Christmas and Boxing Day

Christmas Day, we hung out at my flat most of the day. We took a brief walk down to Hyde park and watched the geese/ducks/pigeons gorging themselves on bread. It was then back to the flat to watch the queen's speech. Each Christmas, she gives a short little feel good type of speech reflecting back on the year. A few uniquely British Christmas customs are mince pie, Christmas pudding, and Christmas crackers. Christmas pudding is kind of like a mixture of fruit cake and upside down cake with a brownie color and moist texture. Not really pudding in the same sense that Americans use the term.

Christmas crackers are not a food.
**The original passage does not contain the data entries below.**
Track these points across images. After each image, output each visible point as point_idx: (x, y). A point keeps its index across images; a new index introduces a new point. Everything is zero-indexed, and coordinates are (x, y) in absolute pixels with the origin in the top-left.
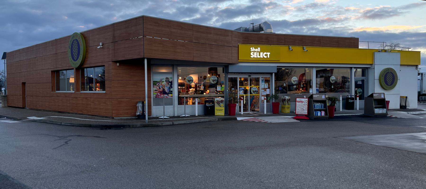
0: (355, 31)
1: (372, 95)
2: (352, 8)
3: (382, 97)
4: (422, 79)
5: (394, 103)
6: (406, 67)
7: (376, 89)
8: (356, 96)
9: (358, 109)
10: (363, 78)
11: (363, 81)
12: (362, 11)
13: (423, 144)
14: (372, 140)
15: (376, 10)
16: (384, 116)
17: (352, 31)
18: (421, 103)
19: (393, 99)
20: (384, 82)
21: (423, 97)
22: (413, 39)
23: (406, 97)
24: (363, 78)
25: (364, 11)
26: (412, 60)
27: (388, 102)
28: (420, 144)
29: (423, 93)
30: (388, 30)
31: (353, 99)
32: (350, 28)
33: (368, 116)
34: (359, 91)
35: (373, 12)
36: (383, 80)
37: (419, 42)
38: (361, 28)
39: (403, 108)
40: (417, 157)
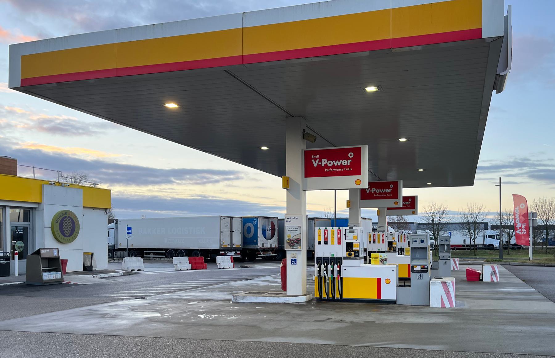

They are basically a miniature fire cracker which make a pop similar to those little white snap pops you may have gotten from Walmart and throw on the ground. You get a partner and each pull on one end and whoever is holding it after the pop (like breaking a wishbone) gets to keep the prize inside. We had a fun time being generally silly and laughing at the cheesy jokes contained within the cracker along with the prize.

The day after Christmas is known as Boxing day. Traditionally, people would get a box together filled with food, small gifts, or a bit of money and give it as a gift to their servants on this day. Nowadays, it is a big time shopping day. Oxford street was packed to the brim with people trying to get after Christmas bargains. We also had the opportunity to go see the musical "Wicked." It is a story of the Wicked Witch of the West from her perspective on the Wizard of Oz. The basic concept is that she was a political disident labeled as "wicked" by the spin doctors. It was very well done with extraordinary acting/singing/set design.

A Christmas Cracker

1 comment:

liz said...

Thanks for the explanation. I always thought "Boxing Day" was when everyone sat at home and watched a match on t.v. Who knew? So you saw Wicked, eh? My roommate is SO jealous!